Exhibitions

The Appearance of Beauty

2014/2015

Gasometer Oberhausen is showing from 11 April to 1 November 2015 the variety of beauty in art– a 100-metre high installation “320° Light” from URBANSCREEN generates virtual spaces

Beauty has many faces. It manifests itself to us in the timeless simplicity of Nefertiti as well as in the inscrutable smile of Mona Lisa. It is to be found in the calm landscapes of Caspar David Friedrich, but also in Hokusai‘s powerful large wave which even seems to be burying Mount Fuji under itself. Beauty can be simple and radiant. Elegant and seductive. Magnificent and playful. However, it can also be dark and mysterious and disturbing. Artists from every epoch have made this variety of beauty visible in their pictures and sculptures, and hence the search for beauty is always reflected in the greatest works in the history of art.

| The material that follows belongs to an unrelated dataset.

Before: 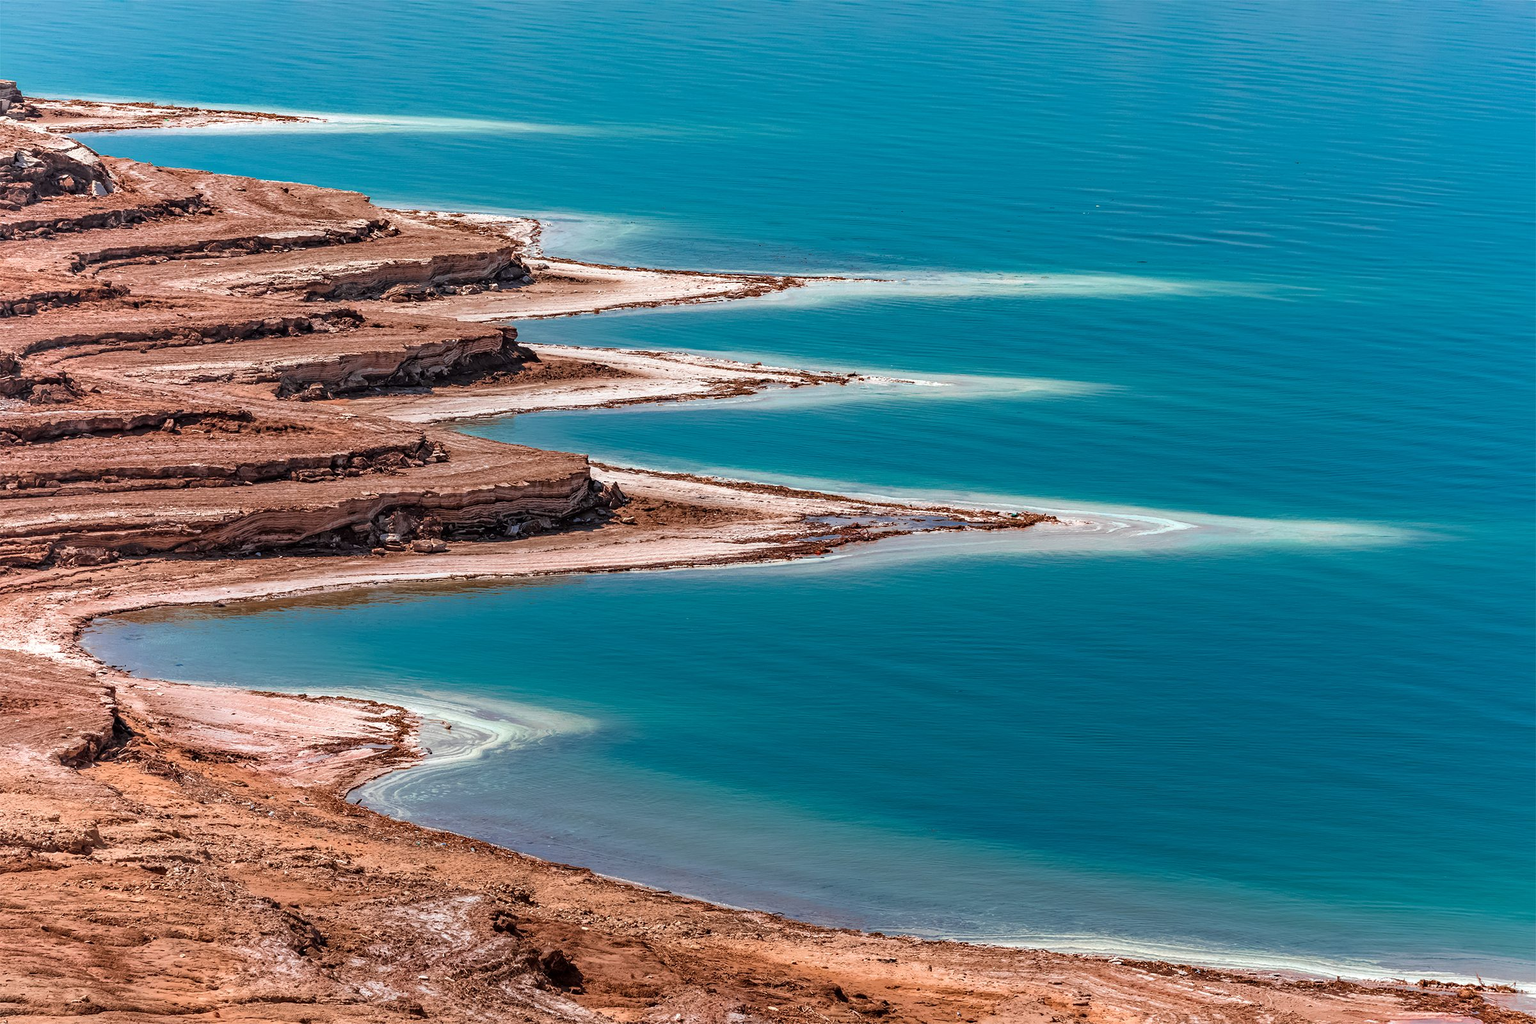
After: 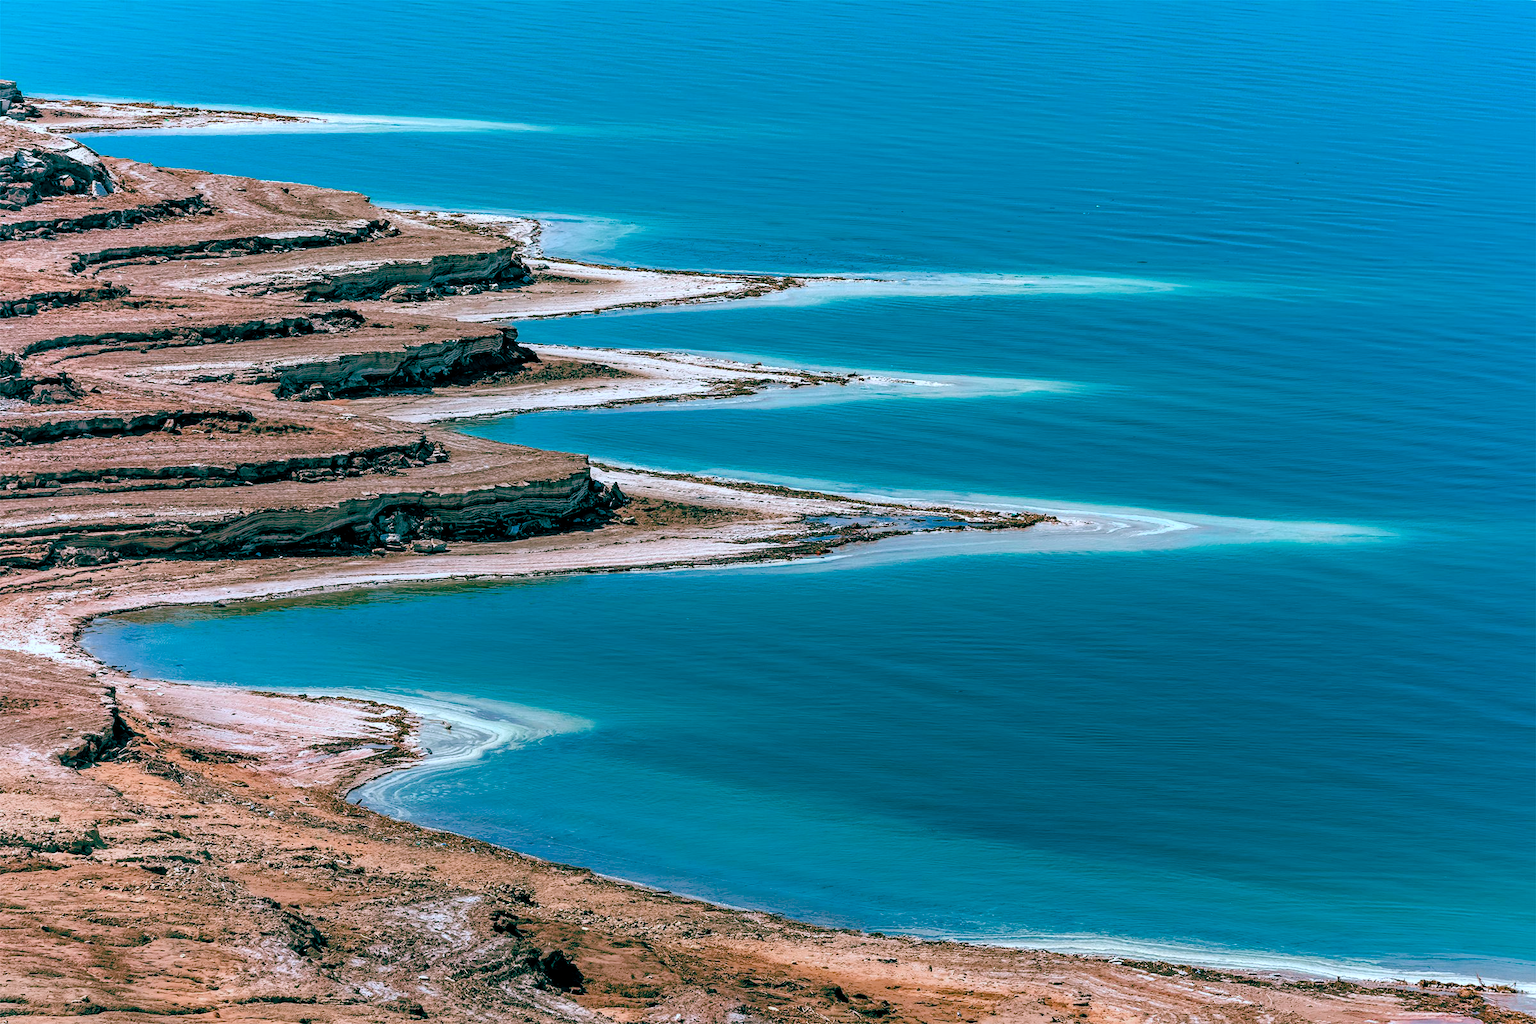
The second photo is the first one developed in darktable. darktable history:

The exhibition “The Appearance of Beauty” in Oberhausen’s Gasometer brings together important works of art from the world’s major museums in one place. It takes the visitors along on a fascinating journey through the various cultures and periods of the human race and leads us from the ancient world to Picasso. More than 150 large-format photographs and true to original castings open up a kaleidoscope of beauty that every visitor will experience on the basis of his/her own sense of beauty and through which he/she will constantly discover new connections and associations.

Reality and virtual space – the installation “320° Light”

The artistic climax of the exhibition is the “320° Light” installation by the group of artists URBANSCREEN from Bremen. It takes the cathedral-like beauty of the Gasometer as the starting point for a fascinating game with shapes and light. Within a radius of 320 degrees, graphic patterns grow and change on the 100-metre high interior wall of the Gasometer. The observer experiences a non-stop interplay between real and virtual space, in which the Gasometer seems to dissolve into its own structures and yet finally repeatedly reverts to its clear shape.
Points, lines and areas trace the elementary components of the surrounding architecture. From single dimensionality to three-dimensionality within the scene setting an imaginary space is developed. The basic graphic elements predominantly appear as a white full tone and reveal their second function when in the illuminated square the characteristic blackish-brown surface of the interior becomes recognisable.
Sounds fed in via seven channels supplement the space-defining effect of the installation. The composition is built up on the existing room sound and its natural resonance and hence forms an organic unity with the visual level of the work .With more than 20,000 square metres of area played upon, the installation is among the world’s largest and technically most sophisticated interior projections.

The Apperance of Beauty (Der schöne Schein) is an exhibition by Gasometer Oberhausen GmbH.

The curators are Peter Pachnicke and Wolfgang Volz who were already responsible for the implementation of successful projects in the Oberhausen Gasometer such as “Out of this World”, ”Magic Places“ and Christo’s ”Big Air Package”.

URBANSCREEN became internationally well-known through the spectacular illuminations of the Sydney opera house (Australia), Rice University in Houston (USA) and the sound and light compositions on the Hamburg Kunsthalle, the Vienna Art Quarter and the Bauhaus in Dessau.